> **Problem to solve**
Retype every line of the data, keeping each word exactly.

> **Dataset excerpt**

■ ■ ■ ■ ■

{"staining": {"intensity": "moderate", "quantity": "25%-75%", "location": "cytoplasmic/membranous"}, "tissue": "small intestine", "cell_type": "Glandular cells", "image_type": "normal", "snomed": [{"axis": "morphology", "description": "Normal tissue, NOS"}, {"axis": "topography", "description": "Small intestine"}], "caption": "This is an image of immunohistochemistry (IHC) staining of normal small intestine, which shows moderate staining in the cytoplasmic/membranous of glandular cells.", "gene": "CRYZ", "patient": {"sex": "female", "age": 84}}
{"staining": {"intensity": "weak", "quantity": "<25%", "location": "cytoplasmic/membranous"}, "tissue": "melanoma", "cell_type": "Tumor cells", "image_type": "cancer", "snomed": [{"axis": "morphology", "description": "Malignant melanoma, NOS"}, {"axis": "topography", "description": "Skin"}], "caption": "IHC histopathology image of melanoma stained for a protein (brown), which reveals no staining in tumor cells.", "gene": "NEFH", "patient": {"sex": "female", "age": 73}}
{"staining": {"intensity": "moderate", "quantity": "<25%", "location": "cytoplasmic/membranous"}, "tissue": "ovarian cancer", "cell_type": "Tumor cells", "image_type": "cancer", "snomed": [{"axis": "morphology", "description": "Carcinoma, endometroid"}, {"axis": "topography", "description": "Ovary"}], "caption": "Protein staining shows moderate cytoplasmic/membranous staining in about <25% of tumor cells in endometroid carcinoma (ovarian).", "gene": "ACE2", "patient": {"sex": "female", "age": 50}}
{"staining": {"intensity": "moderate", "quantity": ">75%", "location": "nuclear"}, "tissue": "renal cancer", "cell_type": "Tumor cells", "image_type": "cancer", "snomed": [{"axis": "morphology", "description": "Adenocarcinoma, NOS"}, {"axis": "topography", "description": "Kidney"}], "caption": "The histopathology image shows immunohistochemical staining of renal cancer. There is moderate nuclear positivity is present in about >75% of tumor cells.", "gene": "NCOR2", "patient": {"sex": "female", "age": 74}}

■ ■ ■ ■ ■

> **Solution to the problem**
{"staining": {"intensity": "moderate", "quantity": "25%-75%", "location": "cytoplasmic/membranous"}, "tissue": "small intestine", "cell_type": "Glandular cells", "image_type": "normal", "snomed": [{"axis": "morphology", "description": "Normal tissue, NOS"}, {"axis": "topography", "description": "Small intestine"}], "caption": "This is an image of immunohistochemistry (IHC) staining of normal small intestine, which shows moderate staining in the cytoplasmic/membranous of glandular cells.", "gene": "CRYZ", "patient": {"sex": "female", "age": 84}}
{"staining": {"intensity": "weak", "quantity": "<25%", "location": "cytoplasmic/membranous"}, "tissue": "melanoma", "cell_type": "Tumor cells", "image_type": "cancer", "snomed": [{"axis": "morphology", "description": "Malignant melanoma, NOS"}, {"axis": "topography", "description": "Skin"}], "caption": "IHC histopathology image of melanoma stained for a protein (brown), which reveals no staining in tumor cells.", "gene": "NEFH", "patient": {"sex": "female", "age": 73}}
{"staining": {"intensity": "moderate", "quantity": "<25%", "location": "cytoplasmic/membranous"}, "tissue": "ovarian cancer", "cell_type": "Tumor cells", "image_type": "cancer", "snomed": [{"axis": "morphology", "description": "Carcinoma, endometroid"}, {"axis": "topography", "description": "Ovary"}], "caption": "Protein staining shows moderate cytoplasmic/membranous staining in about <25% of tumor cells in endometroid carcinoma (ovarian).", "gene": "ACE2", "patient": {"sex": "female", "age": 50}}
{"staining": {"intensity": "moderate", "quantity": ">75%", "location": "nuclear"}, "tissue": "renal cancer", "cell_type": "Tumor cells", "image_type": "cancer", "snomed": [{"axis": "morphology", "description": "Adenocarcinoma, NOS"}, {"axis": "topography", "description": "Kidney"}], "caption": "The histopathology image shows immunohistochemical staining of renal cancer. There is moderate nuclear positivity is present in about >75% of tumor cells.", "gene": "NCOR2", "patient": {"sex": "female", "age": 74}}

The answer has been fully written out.